“Una finestra sul mistero”: è il titolo della mostra di Icone di Tiziana Pieruz che si tiene dall’8 al 24 agosto 2025 in Via dell’Arringo a Spoleto (sotto il Palazzo Arcivescovile, all’inizio della parte alta della scalinata del Duomo); sarà aperta, con ingresso libero, dalle 10.00 alle 19.00. La mostra è stata inaugurata nel pomeriggio di venerdì 8 agosto ed erano presenti diverse persone, tra cui: l’arcivescovo Renato Boccardo, il vice sindaco di Spoleto Danilo Chiodetti, l’iconografa Tiziana Pieruz accompagnata dal marito Claudio. Tra le icone esposte, alcune ripropongono gli elementi principali del Duomo di Spoleto (Santissima Icone, il crocifisso del Sotio, il volto del Cristo della facciata) e una raffigura Santa Rita da Cascia.
«Abbiamo voluto questo momento – ha detto mons. Boccardo – per sottolineare una novità: forse è la prima volta che nella nostra città troviamo una raccolta di immagini particolari definite le icone. Vorrei raccogliere due pensieri. Il primo viene dall’affermazione dello scrittore Fëdor Dostoevskij “la bellezza salverà il mondo”. In un mondo ferito come quello nel quale noi viviamo, disorientato e impaurito, impressionato continuamente dalle immagini delle armi e della violenza, vedere qualche cosa di bello credo ci richiama all’aspetto più interiore della persona umana. Le cose belle ci aiutano anche ad attraversare i momenti difficili. E allora abbiamo voluto questa mostra per aiutarci a non dimenticare la nostalgia connaturale che ci portiamo dentro per le cose belle che danno senso e danno significato alla vita. Poi – ha proseguito l’Arcivescovo – c’è una seconda espressione che vorrei richiamare e che è il titolo della mostra:
“Una finestra sul mistero. Le icone, sappiamo, vengono dalla tradizione orientale della Chiesa bizantina e vogliono farci entrare in contatto con quanto è rappresentato sulla tavola; sono come delle finestre che si spalancano su qualcosa di misterioso ma non per questo non esistente, non per questo lontano da noi. Esse, dunque, alimentano una curiosità su cosa c’è dentro queste immagini che si riferiscono alla vita di Gesù e alla storia dei Santi. Fanno emergere la dimensione del mistero che fa parte dell’essere umano».

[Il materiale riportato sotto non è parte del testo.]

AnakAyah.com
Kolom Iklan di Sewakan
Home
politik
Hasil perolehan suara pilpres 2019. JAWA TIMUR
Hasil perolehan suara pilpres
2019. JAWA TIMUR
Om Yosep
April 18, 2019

Poi, ha preso la parola l’iconografa Tiziana Pieruz, che è dello stesso paese di mons. Boccardo, S. Ambrogio di Torino. «Ringrazio don Renato – ha detto – per la possibilità di questa mostra. Lui è l’ispiratore di diverse icone che qui sono esposte. Esse sono fatte in legno di tiglio, telato e gessato. Si lavora con le terre, con tutti i pigmenti naturali; la doratura è in oro zecchino in foglie e sotto l’oro viene messo il bolo; poi c’è il blu del lapislazzuli, le ocre, il rosso del monte Amiata; molte pietre, invece, vengono dall’estero. Lo stile è bizantino e in alcuni casi più italico».